- Nigerian President Umaru Musa Yar'Adua has ordered two main oil companies operating in the country to pay the production sharing contract arrears of US 1.91 billion to the Nigerian National Petroleum Corporation (NNPC).
President Yar'Adua has instructed the NNPC to take "immediate steps" to recover the outstanding payments from Royal Dutch Shell and Exxon Mobil. The Nigerian leader does not want his country to lose any money in production-sharing in the deep offshore oilfields.
The world's eight largest oil producer is demanding US $850 million from Shell and US $646 from Exxon. It is also demanding US $415 million, being the exploitation of the Bonga oilfield, the producer of Nigeria's 10% oil.

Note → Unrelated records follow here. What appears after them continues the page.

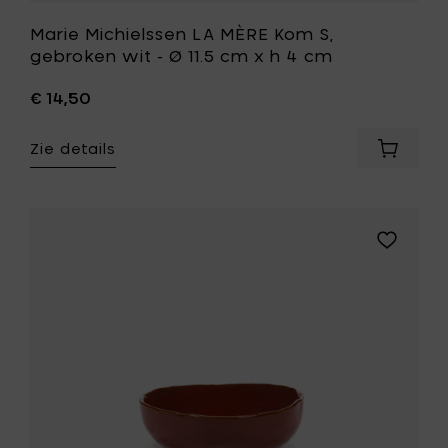
je
wenslijst
Marie Michielssen LA MÈRE Kom S,
gebroken wit - Ø 11.5 cm x h 4 cm
€ 14,50
Zie details
Voeg
Marie
Michiel
LA
MÈRE
Voeg
Kom
Marie
S,
Michielss
gebrok
LA
wit
MÈRE
-
Kom
Ø
S,
11.5
venetiaa
cm
rood
x
-
h
Ø
4
11.5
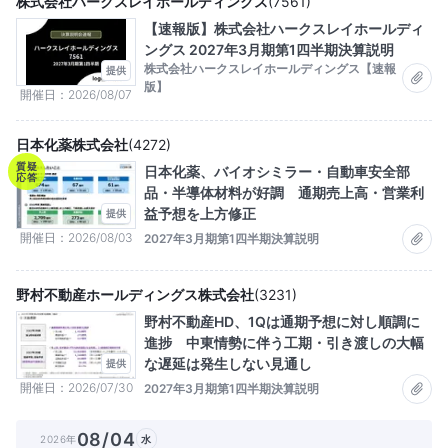
株式会社ハークスレイホールディングス
(
7561
)
【速報版】株式会社ハークスレイホールディ
ングス 2027年3月期第1四半期決算説明
株式会社ハークスレイホールディングス【速報
提供
版】
開催日
2026/08/07
日本化薬株式会社
(
4272
)
質疑
日本化薬、バイオシミラー・自動車安全部
応答
品・半導体材料が好調 通期売上高・営業利
益予想を上方修正
提供
開催日
2026/08/03
2027年3月期第1四半期決算説明
野村不動産ホールディングス株式会社
(
3231
)
野村不動産HD、1Qは通期予想に対し順調に
進捗 中東情勢に伴う工期・引き渡しの大幅
な遅延は発生しない見通し
提供
開催日
2026/07/30
2027年3月期第1四半期決算説明
08/04
2026年
水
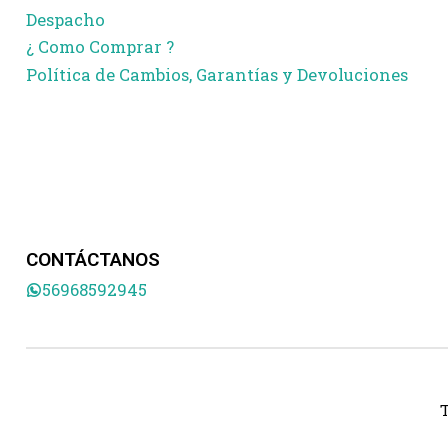
Despacho
¿ Como Comprar ?
Política de Cambios, Garantías y Devoluciones
CONTÁCTANOS
56968592945
T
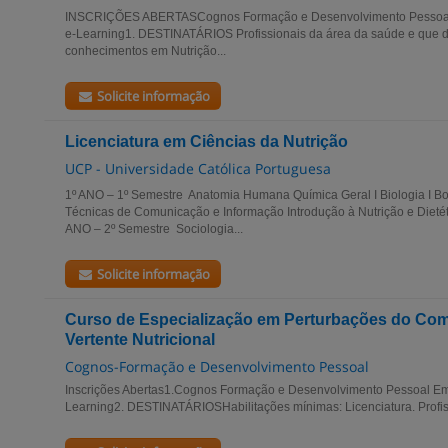
INSCRIÇÕES ABERTASCognos Formação e Desenvolvimento Pessoal 
e-Learning1. DESTINATÁRIOS Profissionais da área da saúde e que 
conhecimentos em Nutrição...
Solicite informação
Licenciatura em Ciências da Nutrição
UCP - Universidade Católica Portuguesa
1º ANO – 1º Semestre Anatomia Humana Química Geral I Biologia I Boa
Técnicas de Comunicação e Informação Introdução à Nutrição e Dietét
ANO – 2º Semestre Sociologia...
Solicite informação
Curso de Especialização em Perturbações do Com
Vertente Nutricional
Cognos-Formação e Desenvolvimento Pessoal
Inscrições Abertas1.Cognos Formação e Desenvolvimento Pessoal Em 
Learning2. DESTINATÁRIOSHabilitações mínimas: Licenciatura. Profiss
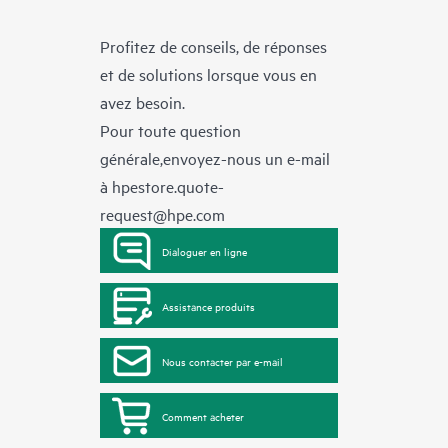
Profitez de conseils, de réponses
et de solutions lorsque vous en
avez besoin.
Pour toute question
générale,envoyez-nous un e-mail
à
hpestore.quote-
request@hpe.com
Dialoguer en ligne
Assistance produits
Nous contacter par e-mail
Comment acheter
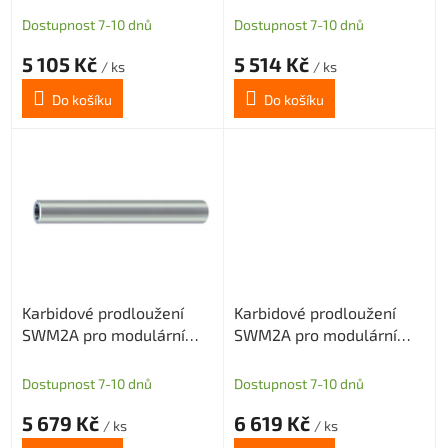
k
D=15,875
D=15,875
t
Dostupnost 7-10 dnů
Dostupnost 7-10 dnů
ů
5 105 Kč
5 514 Kč
/ ks
/ ks
Do košíku
Do košíku
Karbidové prodloužení
Karbidové prodloužení
SWM2A pro modulární
SWM2A pro modulární
frézy s M10 délka 100mm
frézy s M10 délka 150mm
D=19,05
D=19,05
Dostupnost 7-10 dnů
Dostupnost 7-10 dnů
5 679 Kč
6 619 Kč
/ ks
/ ks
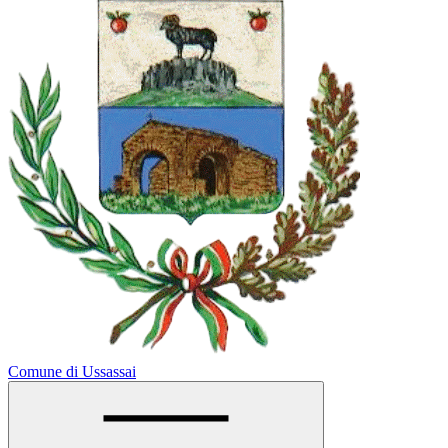
Comune di Ussassai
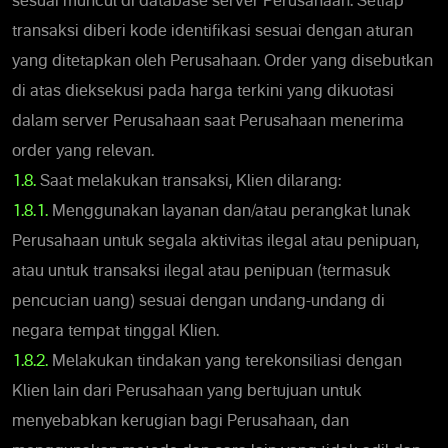
sesuai muncul di database server Perusahaan. Setiap
transaksi diberi kode identifikasi sesuai dengan aturan
yang ditetapkan oleh Perusahaan. Order yang disebutkan
di atas dieksekusi pada harga terkini yang dikuotasi
dalam server Perusahaan saat Perusahaan menerima
order yang relevan.
1.8.
Saat melakukan transaksi, Klien dilarang:
1.8.1.
Menggunakan layanan dan/atau perangkat lunak
Perusahaan untuk segala aktivitas ilegal atau penipuan,
atau untuk transaksi ilegal atau penipuan (termasuk
pencucian uang) sesuai dengan undang-undang di
negara tempat tinggal Klien.
1.8.2.
Melakukan tindakan yang terekonsiliasi dengan
Klien lain dari Perusahaan yang bertujuan untuk
menyebabkan kerugian bagi Perusahaan, dan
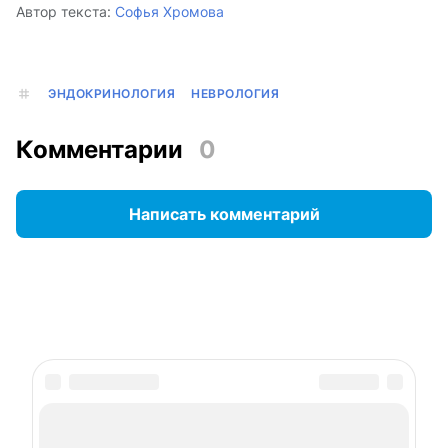
Автор текста:
Софья Хромова
ЭНДОКРИНОЛОГИЯ
НЕВРОЛОГИЯ
Комментарии
0
Написать комментарий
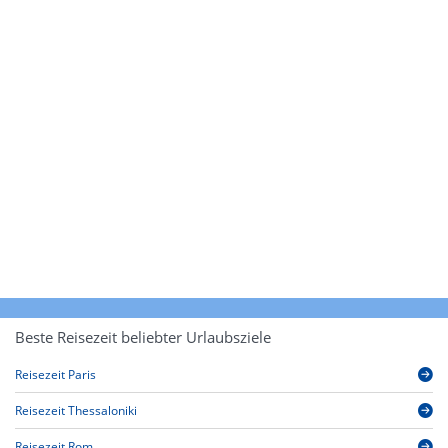
Beste Reisezeit beliebter Urlaubsziele
Reisezeit Paris
Reisezeit Thessaloniki
Reisezeit Rom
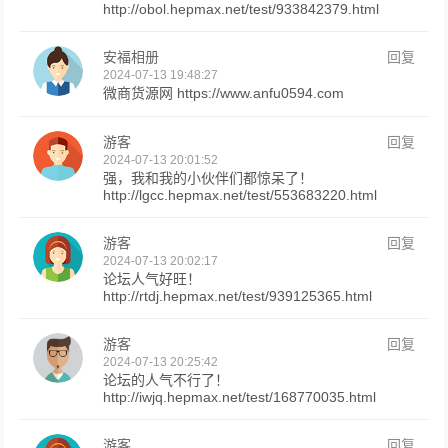
http://obol.hepmax.net/test/933842379.html
安福相册
回复
2024-07-13 19:48:27
微商货源网 https://www.anfu0594.com
游客
回复
2024-07-13 20:01:52
强，我和我的小伙伴们都惊呆了！
http://lgcc.hepmax.net/test/553683220.html
游客
回复
2024-07-13 20:02:17
论坛人气好旺！
http://rtdj.hepmax.net/test/939125365.html
游客
回复
2024-07-13 20:25:42
论坛的人气不行了！
http://iwjq.hepmax.net/test/168770035.html
游客
回复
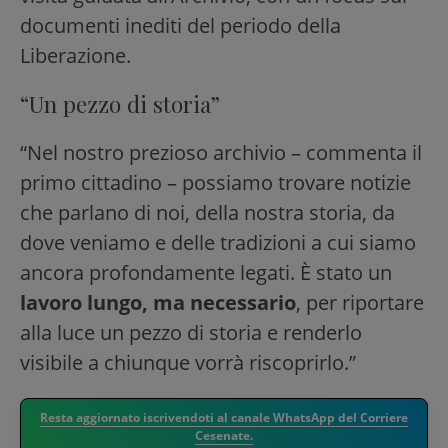
documenti inediti del periodo della
Liberazione.
“Un pezzo di storia”
“Nel nostro prezioso archivio – commenta il
primo cittadino – possiamo trovare notizie
che parlano di noi, della nostra storia, da
dove veniamo e delle tradizioni a cui siamo
ancora profondamente legati. È stato un
lavoro lungo, ma necessario
, per riportare
alla luce un pezzo di storia e renderlo
visibile a chiunque vorrà riscoprirlo.”
Resta aggiornato iscrivendoti al canale WhatsApp del Corriere
Cesenate.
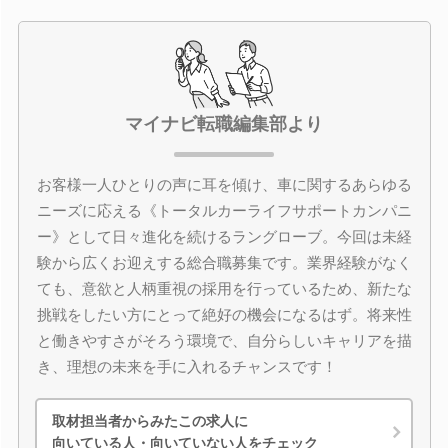
マイナビ転職編集部より
お客様一人ひとりの声に耳を傾け、車に関するあらゆる
ニーズに応える《トータルカーライフサポートカンパニ
ー》として日々進化を続けるラングローブ。今回は未経
験から広くお迎えする総合職募集です。業界経験がなく
ても、意欲と人柄重視の採用を行っているため、新たな
挑戦をしたい方にとって絶好の機会になるはず。将来性
と働きやすさがそろう環境で、自分らしいキャリアを描
き、理想の未来を手に入れるチャンスです！
取材担当者からみたこの求人に
向いている人・向いていない人をチェック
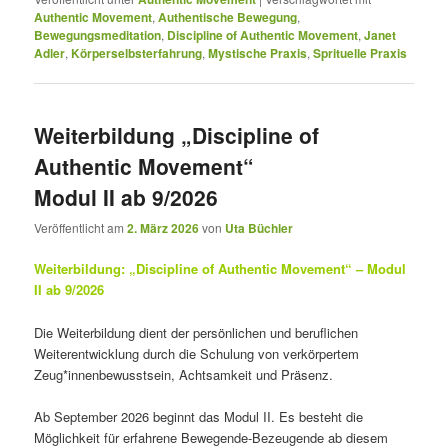
Authentic Movement
,
Authentische Bewegung
,
Bewegungsmeditation
,
Discipline of Authentic Movement
,
Janet
Adler
,
Körperselbsterfahrung
,
Mystische Praxis
,
Sprituelle Praxis
Weiterbildung „Discipline of
Authentic Movement“
Modul II ab 9/2026
Veröffentlicht am
2. März 2026
von
Uta Büchler
Weiterbildung: „Discipline of Authentic Movement“ – Modul
II ab 9/2026
Die Weiterbildung dient der persönlichen und beruflichen
Weiterentwicklung durch die Schulung von verkörpertem
Zeug*innenbewusstsein, Achtsamkeit und Präsenz.
Ab September 2026 beginnt das Modul II. Es besteht die
Möglichkeit für erfahrene Bewegende-Bezeugende ab diesem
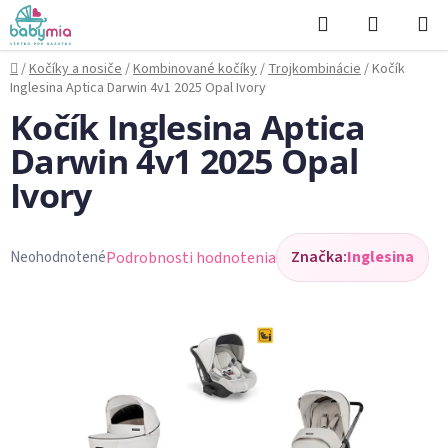
Prejsť
Hľadať
NÁKUP
na
KOŠÍK
obsah
Domov
/
Kočíky a nosiče
/
Kombinované kočíky
/
Trojkombinácie
/
Kočík
Inglesina Aptica Darwin 4v1 2025 Opal Ivory
Kočík Inglesina Aptica
Darwin 4v1 2025 Opal
Ivory
Značka:
Inglesina
Podrobnosti hodnotenia
Neohodnotené
Priemerné
hodnotenie
produktu
je
0,0
z
5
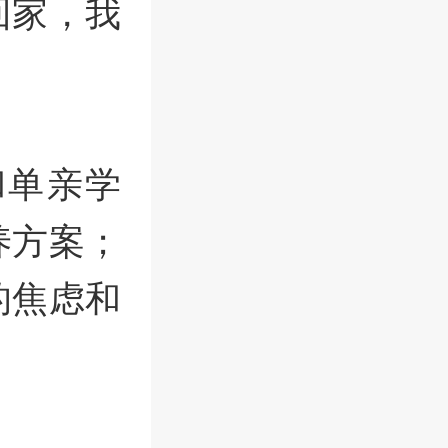
回家，我
和单亲学
养方案；
的焦虑和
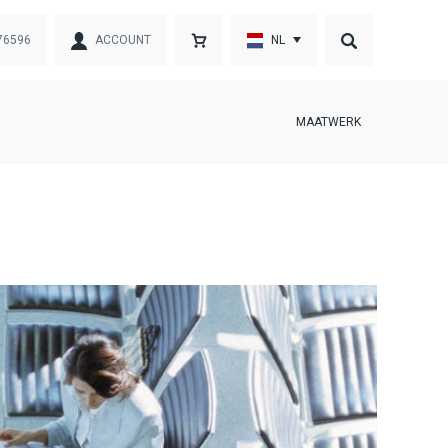
76596
ACCOUNT
NL
MAATWERK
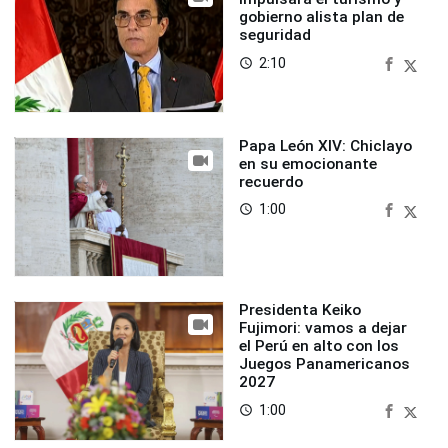
gobierno alista plan de
seguridad
2:10
access_time
Papa León XIV: Chiclayo
en su emocionante
recuerdo
1:00
access_time
Presidenta Keiko
Fujimori: vamos a dejar
el Perú en alto con los
Juegos Panamericanos
2027
1:00
access_time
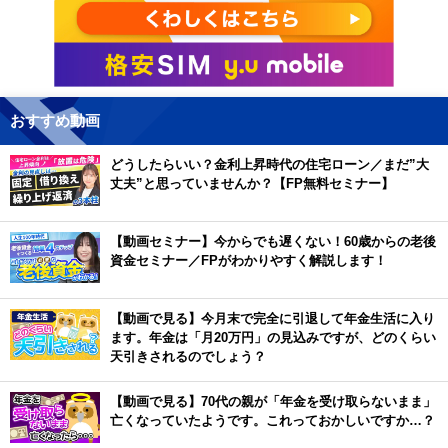
おすすめ動画
どうしたらいい？金利上昇時代の住宅ローン／まだ”大
丈夫”と思っていませんか？【FP無料セミナー】
【動画セミナー】今からでも遅くない！60歳からの老後
資金セミナー／FPがわかりやすく解説します！
【動画で見る】今月末で完全に引退して年金生活に入り
ます。年金は「月20万円」の見込みですが、どのくらい
天引きされるのでしょう？
【動画で見る】70代の親が「年金を受け取らないまま」
亡くなっていたようです。これっておかしいですか…？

Exxon claimed to have "fully complied with all laws and regulations and has paid taxes and royalties to Nigeria accordingly".
But Shell's Nigeria affliate [Shell Nigeria Exploration and Production Comany] reacted differently to the presidential edit. "These matters are subject of ongoing discussions between the NNPC, SNEPCO and other partners in block OML 118 (the Bonga field)".
The Production Sharing Contracts, written in 1999 for a ten-year period, regulates oil extractions of the main companies in Africa's most densely populated country where strikes over fuel shortage and increasing poverty production sharing contracts.